A 62-year-old woman, with a history of smoking, presented to our cardiology service with acute chest pain. Her electrocardiogram (ECG) recorded ST-segment depression in leads V3 → V6, and blood tests demonstrated elevated high-sensitive troponin-I levels (maximum of 2.579 pg/ml, normal < 15.6 pg/ml), indicating a non-ST-elevation myocardial infarction (MI). Transthoracic echocardiography showed no wall motion abnormalities. Coronary angiography was performed, revealing a non-obstructive single coronary artery originating from the left sinus of Valsalva. In particular, the right coronary artery (RCA) arose from the distal part of the left circumflex artery (LCx), continuing into the right atrioventricular sulcus (Figures 1 A, B, arrows). Coronary computed tomography angiography revealed an anterior course of the RCA to the great vessels (type L- IA) [1], precluding any chance of compression (Figures 1 C, D, arrows).
Figure 1
Coronary angiography showing a non-obstructive single coronary artery originating from the left sinus of Valsalva. The right coronary artery (RCA) arises from the distal part of the left circumflex (LCx) continuing into the right atrioventricular sulcus (A, B, arrows). Coronary computed tomography angiography deciphered an anterior course to the great vessels (C, D, arrows). Cardiac magnetic resonance imaging depicts a small sub-endocardial area of late gadolinium enhancement in the mid-inferior and inferolateral wall (E, arrow)

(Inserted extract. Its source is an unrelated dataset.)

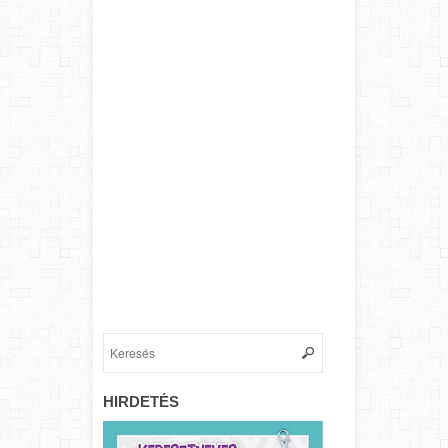
HIRDETÉS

To differentiate between MI with non-obstructive coronary arteries (MINOCA) and myocarditis, cardiac magnetic resonance imaging was performed. A small subendocardial area of late gadolinium enhancement was observed in the mid-inferior and inferolateral wall (Figure 1 E, arrow), establishing the diagnosis of MINOCA. She was treated with metoprolol, aspirin and atorvastatin followed by ECG normalization and complete symptom resolution.
Single coronary artery is a rare congenital anomaly, especially the L-IA endotype, where only one coronary artery arises from a single coronary ostium, supplying the entire heart [1, 2]. Apart from the endotypes which predispose to compression, no definite connection to myocardial ischemia has been proposed [1]. MINOCA accounts for 6% of all MIs, affecting mostly younger females without traditional risk factors [3]. To the best of our knowledge, this is the first description of MINOCA in a patient with a single coronary artery.